══ DATA SECTION

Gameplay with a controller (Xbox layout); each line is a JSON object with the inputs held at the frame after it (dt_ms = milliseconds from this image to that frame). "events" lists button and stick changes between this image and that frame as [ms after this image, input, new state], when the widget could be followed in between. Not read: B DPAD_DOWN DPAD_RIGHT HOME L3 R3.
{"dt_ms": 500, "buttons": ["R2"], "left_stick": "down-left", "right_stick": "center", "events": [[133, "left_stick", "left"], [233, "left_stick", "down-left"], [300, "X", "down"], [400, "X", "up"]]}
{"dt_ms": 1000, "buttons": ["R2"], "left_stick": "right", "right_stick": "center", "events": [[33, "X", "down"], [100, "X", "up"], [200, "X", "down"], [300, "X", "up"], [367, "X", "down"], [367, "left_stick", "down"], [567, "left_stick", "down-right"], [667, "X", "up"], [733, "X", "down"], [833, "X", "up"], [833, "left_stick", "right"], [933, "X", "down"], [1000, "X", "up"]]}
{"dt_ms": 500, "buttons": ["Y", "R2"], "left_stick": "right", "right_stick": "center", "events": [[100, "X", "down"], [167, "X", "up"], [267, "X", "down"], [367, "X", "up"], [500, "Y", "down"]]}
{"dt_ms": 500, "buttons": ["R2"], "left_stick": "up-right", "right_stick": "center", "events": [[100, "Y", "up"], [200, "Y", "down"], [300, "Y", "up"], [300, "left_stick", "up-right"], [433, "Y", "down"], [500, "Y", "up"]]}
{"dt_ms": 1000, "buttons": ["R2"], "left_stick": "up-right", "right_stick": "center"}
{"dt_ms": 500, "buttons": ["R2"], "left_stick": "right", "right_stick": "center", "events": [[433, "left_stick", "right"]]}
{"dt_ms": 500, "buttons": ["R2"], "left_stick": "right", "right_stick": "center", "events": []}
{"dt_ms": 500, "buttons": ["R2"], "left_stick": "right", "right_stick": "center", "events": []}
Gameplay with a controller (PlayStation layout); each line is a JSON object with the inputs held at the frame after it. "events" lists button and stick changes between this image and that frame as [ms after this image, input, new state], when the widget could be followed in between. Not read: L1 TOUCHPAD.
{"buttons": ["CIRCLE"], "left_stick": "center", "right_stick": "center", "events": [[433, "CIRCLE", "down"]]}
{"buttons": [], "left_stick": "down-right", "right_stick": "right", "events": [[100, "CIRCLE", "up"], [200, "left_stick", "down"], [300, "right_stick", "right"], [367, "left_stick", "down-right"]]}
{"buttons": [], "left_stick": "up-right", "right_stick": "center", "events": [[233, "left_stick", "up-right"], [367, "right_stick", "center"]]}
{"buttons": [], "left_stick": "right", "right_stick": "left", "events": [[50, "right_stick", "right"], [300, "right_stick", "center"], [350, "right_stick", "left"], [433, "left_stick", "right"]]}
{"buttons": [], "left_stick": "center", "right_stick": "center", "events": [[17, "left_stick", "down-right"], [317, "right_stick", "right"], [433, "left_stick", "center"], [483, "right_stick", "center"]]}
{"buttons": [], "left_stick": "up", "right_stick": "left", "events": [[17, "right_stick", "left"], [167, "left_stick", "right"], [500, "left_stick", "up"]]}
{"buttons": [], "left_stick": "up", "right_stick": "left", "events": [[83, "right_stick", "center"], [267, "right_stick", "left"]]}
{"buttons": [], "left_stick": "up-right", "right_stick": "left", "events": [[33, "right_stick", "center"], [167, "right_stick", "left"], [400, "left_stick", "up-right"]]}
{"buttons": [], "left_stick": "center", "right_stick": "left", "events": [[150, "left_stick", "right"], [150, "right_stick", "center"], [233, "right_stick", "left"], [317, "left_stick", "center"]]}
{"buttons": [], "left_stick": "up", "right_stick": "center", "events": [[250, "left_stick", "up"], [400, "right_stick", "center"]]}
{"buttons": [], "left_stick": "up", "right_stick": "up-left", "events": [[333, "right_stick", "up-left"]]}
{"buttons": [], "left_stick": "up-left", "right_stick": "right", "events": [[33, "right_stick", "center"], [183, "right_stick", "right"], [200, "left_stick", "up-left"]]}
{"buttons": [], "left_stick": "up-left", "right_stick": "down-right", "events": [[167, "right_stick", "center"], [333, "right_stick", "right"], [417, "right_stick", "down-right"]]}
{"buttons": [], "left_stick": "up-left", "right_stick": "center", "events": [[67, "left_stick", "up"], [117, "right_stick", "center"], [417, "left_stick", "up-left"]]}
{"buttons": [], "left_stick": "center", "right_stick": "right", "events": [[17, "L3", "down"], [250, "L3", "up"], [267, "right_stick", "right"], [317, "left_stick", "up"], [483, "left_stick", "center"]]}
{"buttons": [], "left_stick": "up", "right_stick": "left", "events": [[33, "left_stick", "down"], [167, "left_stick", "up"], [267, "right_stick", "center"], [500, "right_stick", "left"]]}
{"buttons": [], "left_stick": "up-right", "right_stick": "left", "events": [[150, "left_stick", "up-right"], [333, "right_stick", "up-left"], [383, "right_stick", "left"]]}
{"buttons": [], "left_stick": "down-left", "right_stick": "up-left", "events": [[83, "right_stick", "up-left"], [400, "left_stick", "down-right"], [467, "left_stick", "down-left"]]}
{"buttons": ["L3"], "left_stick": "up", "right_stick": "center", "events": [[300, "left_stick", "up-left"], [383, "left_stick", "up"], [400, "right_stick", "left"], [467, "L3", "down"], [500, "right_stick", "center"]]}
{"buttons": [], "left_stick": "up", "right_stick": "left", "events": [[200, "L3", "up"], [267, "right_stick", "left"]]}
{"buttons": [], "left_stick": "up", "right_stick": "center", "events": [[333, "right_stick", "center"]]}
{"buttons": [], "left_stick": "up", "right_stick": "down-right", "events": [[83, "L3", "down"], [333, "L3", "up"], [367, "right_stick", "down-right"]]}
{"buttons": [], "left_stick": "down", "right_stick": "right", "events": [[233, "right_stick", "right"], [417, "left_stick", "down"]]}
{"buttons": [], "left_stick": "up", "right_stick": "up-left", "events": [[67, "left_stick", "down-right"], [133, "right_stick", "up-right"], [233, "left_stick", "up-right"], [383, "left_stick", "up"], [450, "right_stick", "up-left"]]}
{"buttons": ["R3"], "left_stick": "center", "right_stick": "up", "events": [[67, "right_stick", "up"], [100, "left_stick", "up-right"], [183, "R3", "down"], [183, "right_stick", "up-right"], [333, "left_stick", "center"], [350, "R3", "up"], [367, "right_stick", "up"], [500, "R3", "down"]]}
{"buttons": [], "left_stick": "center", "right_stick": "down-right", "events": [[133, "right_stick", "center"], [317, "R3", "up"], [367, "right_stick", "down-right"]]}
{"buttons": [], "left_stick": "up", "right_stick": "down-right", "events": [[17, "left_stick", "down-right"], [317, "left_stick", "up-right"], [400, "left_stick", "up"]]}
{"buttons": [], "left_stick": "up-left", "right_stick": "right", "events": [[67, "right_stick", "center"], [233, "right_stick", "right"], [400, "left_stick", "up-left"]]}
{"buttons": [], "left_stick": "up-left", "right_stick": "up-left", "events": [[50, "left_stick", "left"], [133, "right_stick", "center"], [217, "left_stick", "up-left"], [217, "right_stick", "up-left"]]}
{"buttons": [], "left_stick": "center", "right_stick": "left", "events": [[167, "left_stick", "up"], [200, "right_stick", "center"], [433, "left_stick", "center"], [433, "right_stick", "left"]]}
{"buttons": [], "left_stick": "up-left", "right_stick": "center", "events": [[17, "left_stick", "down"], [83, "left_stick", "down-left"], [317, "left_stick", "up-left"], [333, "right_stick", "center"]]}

════

### TASK BRIEF
Nothing in the entries above may be left out; retype them all exactly.

### YOUR SOLUTION
Gameplay with a controller (Xbox layout); each line is a JSON object with the inputs held at the frame after it (dt_ms = milliseconds from this image to that frame). "events" lists button and stick changes between this image and that frame as [ms after this image, input, new state], when the widget could be followed in between. Not read: B DPAD_DOWN DPAD_RIGHT HOME L3 R3.
{"dt_ms": 500, "buttons": ["R2"], "left_stick": "down-left", "right_stick": "center", "events": [[133, "left_stick", "left"], [233, "left_stick", "down-left"], [300, "X", "down"], [400, "X", "up"]]}
{"dt_ms": 1000, "buttons": ["R2"], "left_stick": "right", "right_stick": "center", "events": [[33, "X", "down"], [100, "X", "up"], [200, "X", "down"], [300, "X", "up"], [367, "X", "down"], [367, "left_stick", "down"], [567, "left_stick", "down-right"], [667, "X", "up"], [733, "X", "down"], [833, "X", "up"], [833, "left_stick", "right"], [933, "X", "down"], [1000, "X", "up"]]}
{"dt_ms": 500, "buttons": ["Y", "R2"], "left_stick": "right", "right_stick": "center", "events": [[100, "X", "down"], [167, "X", "up"], [267, "X", "down"], [367, "X", "up"], [500, "Y", "down"]]}
{"dt_ms": 500, "buttons": ["R2"], "left_stick": "up-right", "right_stick": "center", "events": [[100, "Y", "up"], [200, "Y", "down"], [300, "Y", "up"], [300, "left_stick", "up-right"], [433, "Y", "down"], [500, "Y", "up"]]}
{"dt_ms": 1000, "buttons": ["R2"], "left_stick": "up-right", "right_stick": "center"}
{"dt_ms": 500, "buttons": ["R2"], "left_stick": "right", "right_stick": "center", "events": [[433, "left_stick", "right"]]}
{"dt_ms": 500, "buttons": ["R2"], "left_stick": "right", "right_stick": "center", "events": []}
{"dt_ms": 500, "buttons": ["R2"], "left_stick": "right", "right_stick": "center", "events": []}
Gameplay with a controller (PlayStation layout); each line is a JSON object with the inputs held at the frame after it. "events" lists button and stick changes between this image and that frame as [ms after this image, input, new state], when the widget could be followed in between. Not read: L1 TOUCHPAD.
{"buttons": ["CIRCLE"], "left_stick": "center", "right_stick": "center", "events": [[433, "CIRCLE", "down"]]}
{"buttons": [], "left_stick": "down-right", "right_stick": "right", "events": [[100, "CIRCLE", "up"], [200, "left_stick", "down"], [300, "right_stick", "right"], [367, "left_stick", "down-right"]]}
{"buttons": [], "left_stick": "up-right", "right_stick": "center", "events": [[233, "left_stick", "up-right"], [367, "right_stick", "center"]]}
{"buttons": [], "left_stick": "right", "right_stick": "left", "events": [[50, "right_stick", "right"], [300, "right_stick", "center"], [350, "right_stick", "left"], [433, "left_stick", "right"]]}
{"buttons": [], "left_stick": "center", "right_stick": "center", "events": [[17, "left_stick", "down-right"], [317, "right_stick", "right"], [433, "left_stick", "center"], [483, "right_stick", "center"]]}
{"buttons": [], "left_stick": "up", "right_stick": "left", "events": [[17, "right_stick", "left"], [167, "left_stick", "right"], [500, "left_stick", "up"]]}
{"buttons": [], "left_stick": "up", "right_stick": "left", "events": [[83, "right_stick", "center"], [267, "right_stick", "left"]]}
{"buttons": [], "left_stick": "up-right", "right_stick": "left", "events": [[33, "right_stick", "center"], [167, "right_stick", "left"], [400, "left_stick", "up-right"]]}
{"buttons": [], "left_stick": "center", "right_stick": "left", "events": [[150, "left_stick", "right"], [150, "right_stick", "center"], [233, "right_stick", "left"], [317, "left_stick", "center"]]}
{"buttons": [], "left_stick": "up", "right_stick": "center", "events": [[250, "left_stick", "up"], [400, "right_stick", "center"]]}
{"buttons": [], "left_stick": "up", "right_stick": "up-left", "events": [[333, "right_stick", "up-left"]]}
{"buttons": [], "left_stick": "up-left", "right_stick": "right", "events": [[33, "right_stick", "center"], [183, "right_stick", "right"], [200, "left_stick", "up-left"]]}
{"buttons": [], "left_stick": "up-left", "right_stick": "down-right", "events": [[167, "right_stick", "center"], [333, "right_stick", "right"], [417, "right_stick", "down-right"]]}
{"buttons": [], "left_stick": "up-left", "right_stick": "center", "events": [[67, "left_stick", "up"], [117, "right_stick", "center"], [417, "left_stick", "up-left"]]}
{"buttons": [], "left_stick": "center", "right_stick": "right", "events": [[17, "L3", "down"], [250, "L3", "up"], [267, "right_stick", "right"], [317, "left_stick", "up"], [483, "left_stick", "center"]]}
{"buttons": [], "left_stick": "up", "right_stick": "left", "events": [[33, "left_stick", "down"], [167, "left_stick", "up"], [267, "right_stick", "center"], [500, "right_stick", "left"]]}
{"buttons": [], "left_stick": "up-right", "right_stick": "left", "events": [[150, "left_stick", "up-right"], [333, "right_stick", "up-left"], [383, "right_stick", "left"]]}
{"buttons": [], "left_stick": "down-left", "right_stick": "up-left", "events": [[83, "right_stick", "up-left"], [400, "left_stick", "down-right"], [467, "left_stick", "down-left"]]}
{"buttons": ["L3"], "left_stick": "up", "right_stick": "center", "events": [[300, "left_stick", "up-left"], [383, "left_stick", "up"], [400, "right_stick", "left"], [467, "L3", "down"], [500, "right_stick", "center"]]}
{"buttons": [], "left_stick": "up", "right_stick": "left", "events": [[200, "L3", "up"], [267, "right_stick", "left"]]}
{"buttons": [], "left_stick": "up", "right_stick": "center", "events": [[333, "right_stick", "center"]]}
{"buttons": [], "left_stick": "up", "right_stick": "down-right", "events": [[83, "L3", "down"], [333, "L3", "up"], [367, "right_stick", "down-right"]]}
{"buttons": [], "left_stick": "down", "right_stick": "right", "events": [[233, "right_stick", "right"], [417, "left_stick", "down"]]}
{"buttons": [], "left_stick": "up", "right_stick": "up-left", "events": [[67, "left_stick", "down-right"], [133, "right_stick", "up-right"], [233, "left_stick", "up-right"], [383, "left_stick", "up"], [450, "right_stick", "up-left"]]}
{"buttons": ["R3"], "left_stick": "center", "right_stick": "up", "events": [[67, "right_stick", "up"], [100, "left_stick", "up-right"], [183, "R3", "down"], [183, "right_stick", "up-right"], [333, "left_stick", "center"], [350, "R3", "up"], [367, "right_stick", "up"], [500, "R3", "down"]]}
{"buttons": [], "left_stick": "center", "right_stick": "down-right", "events": [[133, "right_stick", "center"], [317, "R3", "up"], [367, "right_stick", "down-right"]]}
{"buttons": [], "left_stick": "up", "right_stick": "down-right", "events": [[17, "left_stick", "down-right"], [317, "left_stick", "up-right"], [400, "left_stick", "up"]]}
{"buttons": [], "left_stick": "up-left", "right_stick": "right", "events": [[67, "right_stick", "center"], [233, "right_stick", "right"], [400, "left_stick", "up-left"]]}
{"buttons": [], "left_stick": "up-left", "right_stick": "up-left", "events": [[50, "left_stick", "left"], [133, "right_stick", "center"], [217, "left_stick", "up-left"], [217, "right_stick", "up-left"]]}
{"buttons": [], "left_stick": "center", "right_stick": "left", "events": [[167, "left_stick", "up"], [200, "right_stick", "center"], [433, "left_stick", "center"], [433, "right_stick", "left"]]}
{"buttons": [], "left_stick": "up-left", "right_stick": "center", "events": [[17, "left_stick", "down"], [83, "left_stick", "down-left"], [317, "left_stick", "up-left"], [333, "right_stick", "center"]]}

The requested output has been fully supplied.